26 January 2010 by Devon Chappell
Arizona Senator Jon Kyl wants his money

Arizona Senator Jon Kyl wants his money

While a part of me always gets apprehensive when I see Arizona Senator Jon Kyl’s name in the news, there’s another part that says, “Bring it on Jon!”, knowing that, in the end, Senator Jon Kyl’s fight to lastingly ban online gambling in the United States will be a vain effort, and ultimately, do more damage to his reputation as a Senator than anything else.

You see, no other U.S. Senator has fought more to keep online gambling from being regulated than Senator Jon Kyl. And no other Senator is now showing his ass more than Jon Kyl. Even fellow conservative Republicans are questioning the antics of Kyl, who has used his “one shot, one kill” power as Senate Minority Whip leader to recently impose a block on the appointment of four U.S. Treasury positions, quite obviously in defiance of the recently delayed implementation of Kyl’s touted bill to ban online gambling – the infamously flawed UIGEA.

Since U.S. Treasury Secretary, Tim Geithner, was ultimately responsible for recently allowing the delay to take place – which many people think will give Congressman Barney Frank more time to overturn the UIGEA with legislation of his own – the appointment blocks reek of a retaliatory, bipartisan political move by Kyl, who has not given any reason why he placed a “hold” on the appointments. And yet it was many of Kyl’s own Republican colleagues who supported the delayed implementation of the UIGEA in the first place.

Frankly, in the first place, the UIGEA should never have been passed.

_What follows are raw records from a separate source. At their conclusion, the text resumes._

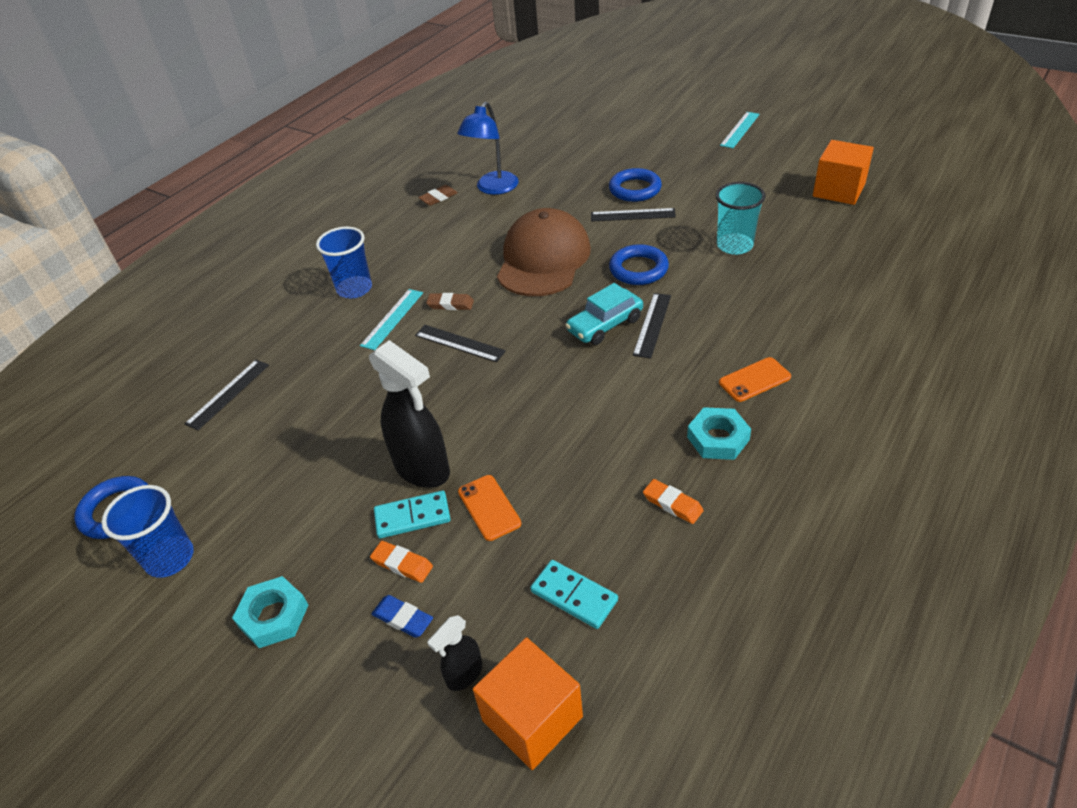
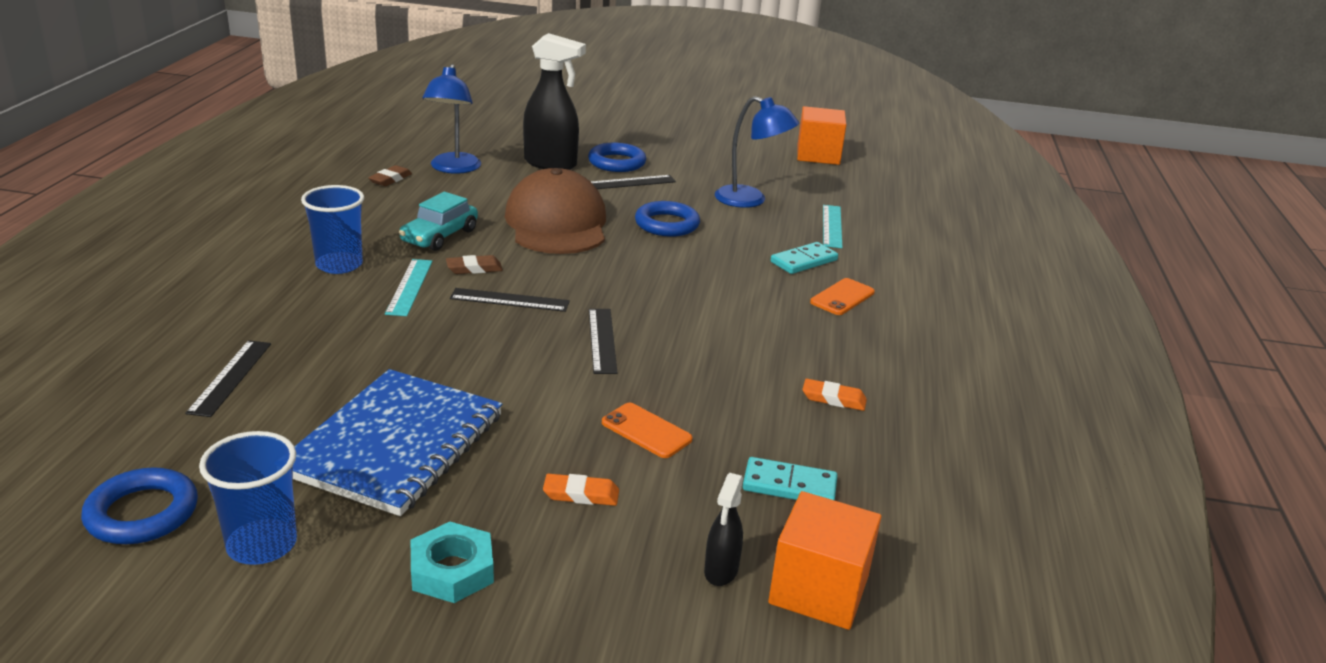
camera: 30 degrees left, 15 degrees down
(299, 482) = (395, 444): none -> blue notebook
(403, 618) = (616, 540): blue eraser -> none
(412, 517) = (563, 452): turquoise domino -> turquoise domino (804, 261)
(422, 469) = (545, 411): black spray bottle -> black spray bottle (551, 164)
(605, 325) = (663, 270): turquoise car -> turquoise car (439, 236)
(652, 325) = (712, 266): black ruler -> black ruler (602, 340)
(718, 438) = (840, 344): turquoise nut -> none
(734, 245) = (750, 200): turquoise cup -> blue lamp
(740, 130) = (691, 114): turquoise ruler -> turquoise ruler (832, 226)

Underhandedly attached to a “must pass” port security bill at the last minute before going up for a vote (which many Senators did not even know they were voting on), the UIGEA skirted through into law. Not until later did the red flags start showing up, especially regarding the extreme flaws in the legislation. Providing no recourse on how to go about actually blocking online gambling transactions, the UIGEA simply put the responsibility into the hands of banking institutions. Part of the problem with Senator Kyl’s UIGEA is that it allows for certain gambling carveouts – namely, horse racing and fantasy sports betting – while placing a block on online poker and online casino game transactions.

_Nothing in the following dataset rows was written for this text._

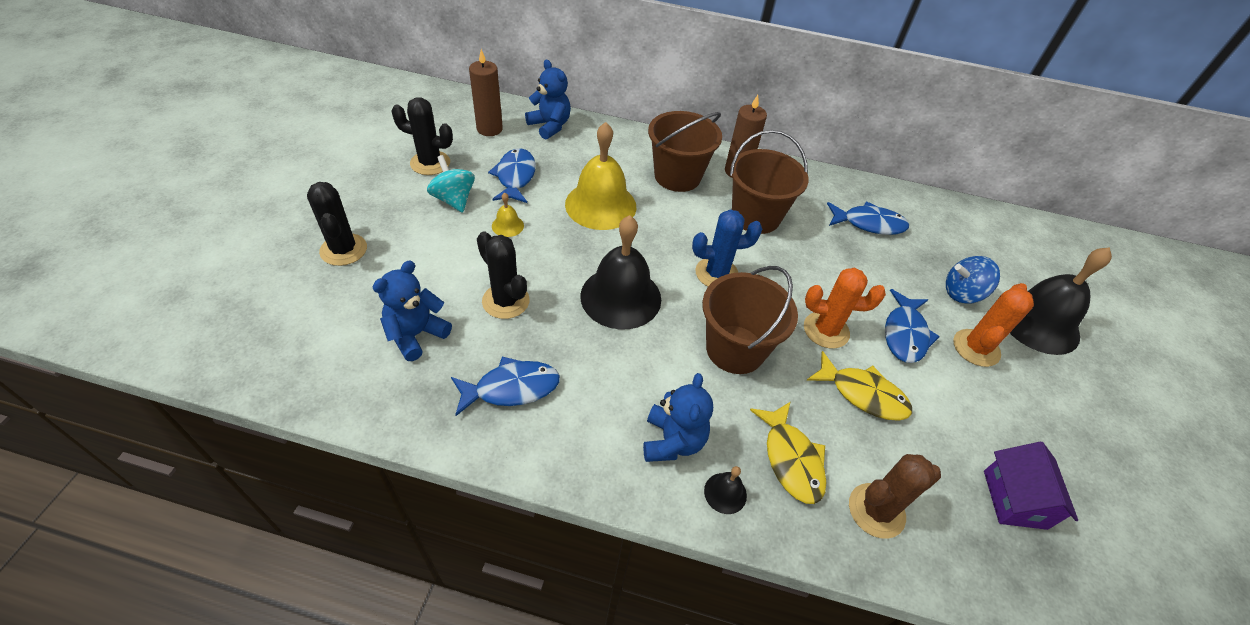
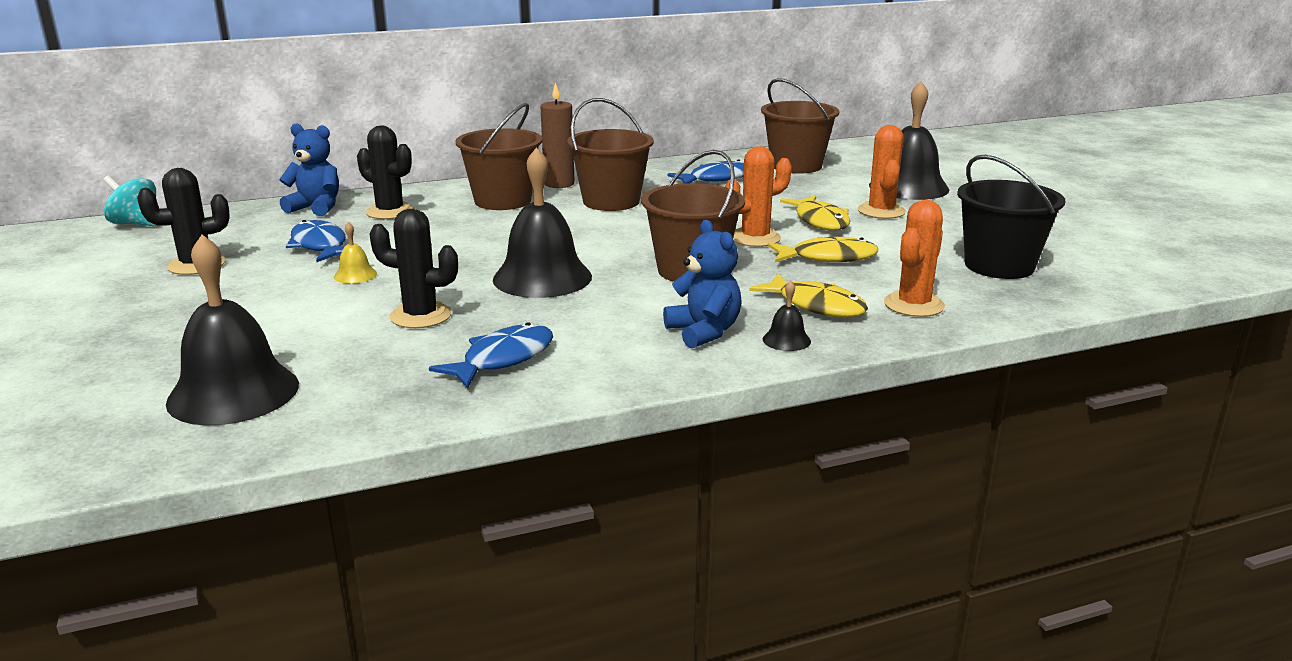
camera: 30 degrees left, 25 degrees down
(338, 327) = (233, 393): none -> black bell
(343, 250) = (162, 346): black cactus -> black cactus (390, 212)
(416, 335) = (343, 366): blue teddy bear -> none
(454, 199) = (263, 278): turquoise spinning top -> turquoise spinning top (136, 224)
(489, 129) = (242, 227): brown candle -> none
(600, 205) = (444, 236): yellow bell -> none
(716, 273) = (618, 239): blue cactus -> none
(876, 510) = (914, 305): brown cactus -> orange cactus
(905, 334) = (820, 221): blue fish -> yellow fish
(958, 236) = (796, 166): none -> brown bucket
(962, 293) = (836, 190): blue spinning top -> none
(1014, 499) = (999, 266): purple house -> black bucket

Needless to say, the American Banking Association has vehemently opposed the law, citing it nigh impossible to properly enforce the law. In some congressional circles, the UIGEA has come to be known as “the stupidest law ever passed”. Indeed, it ranks up there with prohibition. And that, my friends, we can all owe to embittered Arizona Senator, Jon Kyl, whose campaign against online gambling has been based on the argument that it is a threat to family values and American children. What makes Kyl’s stew even stinkier is the fact that his election campaign was sponsored by none other than Churchill Downs and Major League Baseball execs, who by the way, profit off of fantasy sports betting. Is the U.S.